(Data excerpts)
——
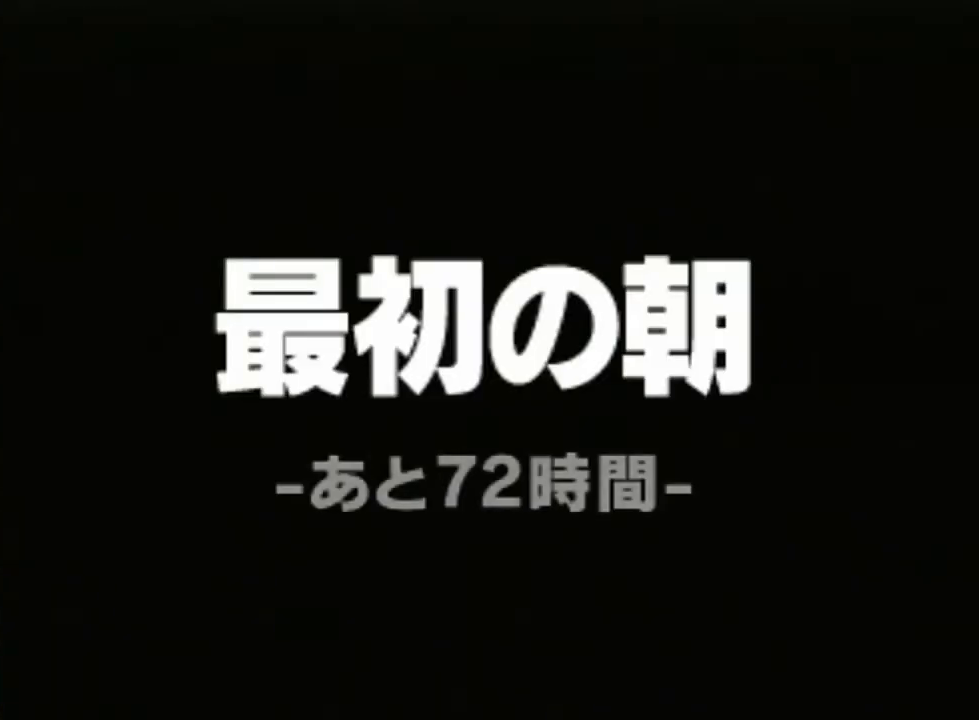
{"buttons": [], "left_stick": "down-right", "right_stick": "center", "events": []}
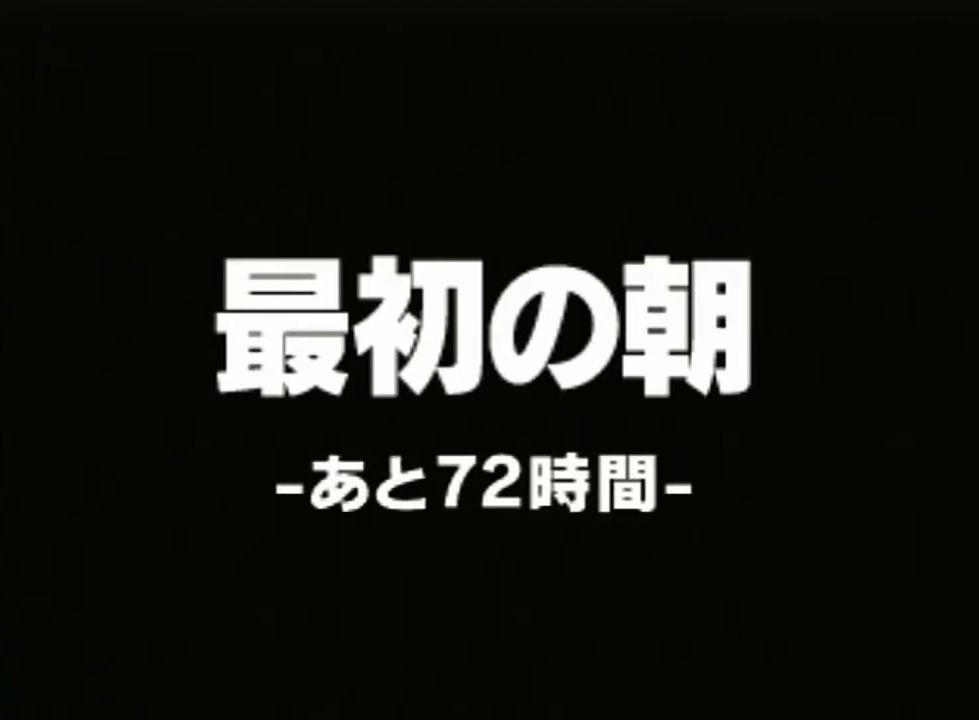
{"buttons": [], "left_stick": "down-right", "right_stick": "center", "events": []}
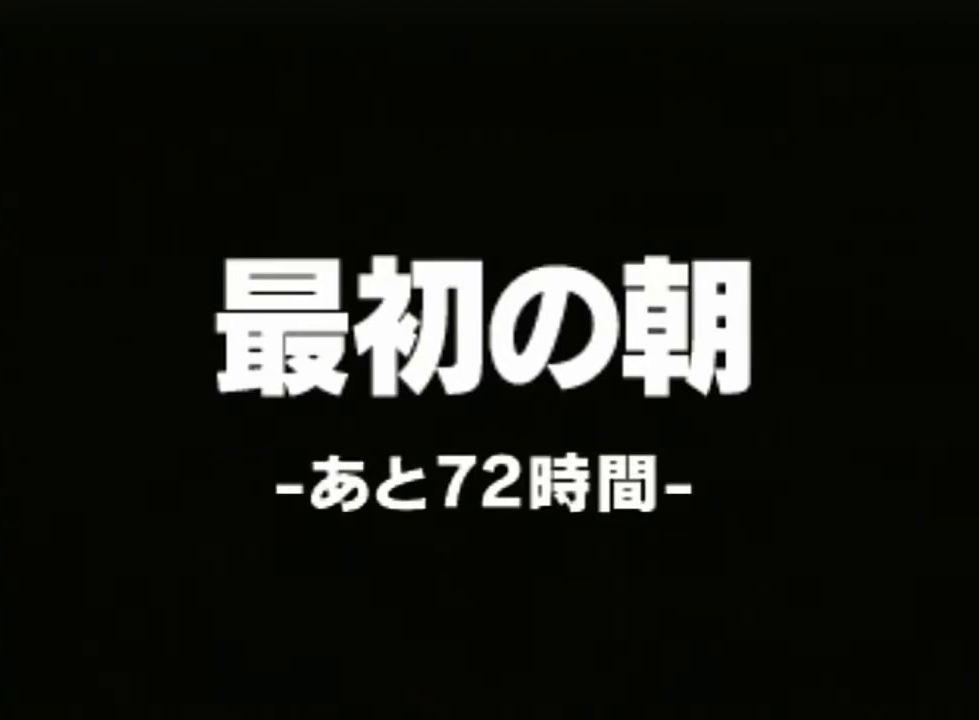
{"buttons": [], "left_stick": "down-right", "right_stick": "center", "events": [[333, "R1", "down"], [367, "R1", "up"]]}
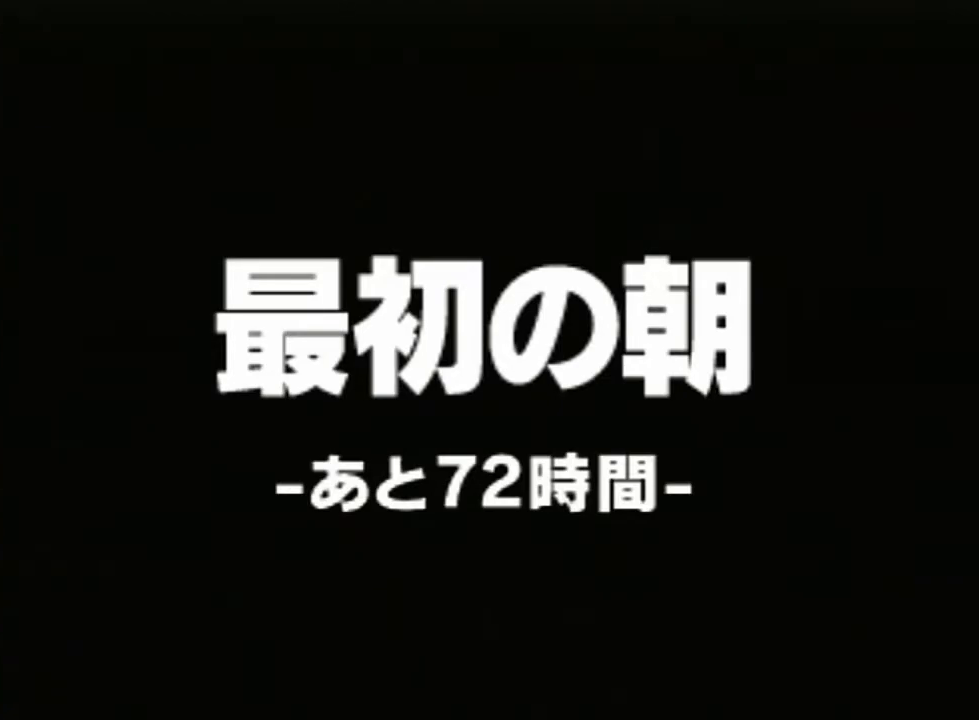
{"buttons": [], "left_stick": "down-right", "right_stick": "center", "events": []}
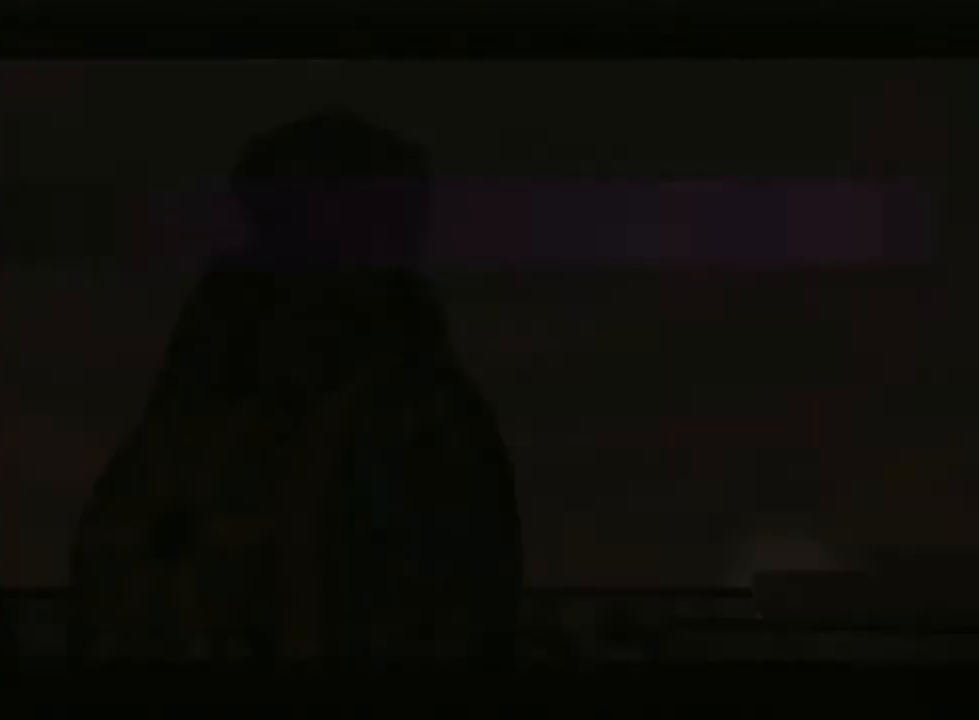
{"buttons": [], "left_stick": "down-right", "right_stick": "center", "events": []}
——
# What you are asked to do:
Please give the entries again word for word, without any pictures.

# Solution to this exercise:
{"buttons": [], "left_stick": "down-right", "right_stick": "center", "events": []}
{"buttons": [], "left_stick": "down-right", "right_stick": "center", "events": []}
{"buttons": [], "left_stick": "down-right", "right_stick": "center", "events": [[333, "R1", "down"], [367, "R1", "up"]]}
{"buttons": [], "left_stick": "down-right", "right_stick": "center", "events": []}
{"buttons": [], "left_stick": "down-right", "right_stick": "center", "events": []}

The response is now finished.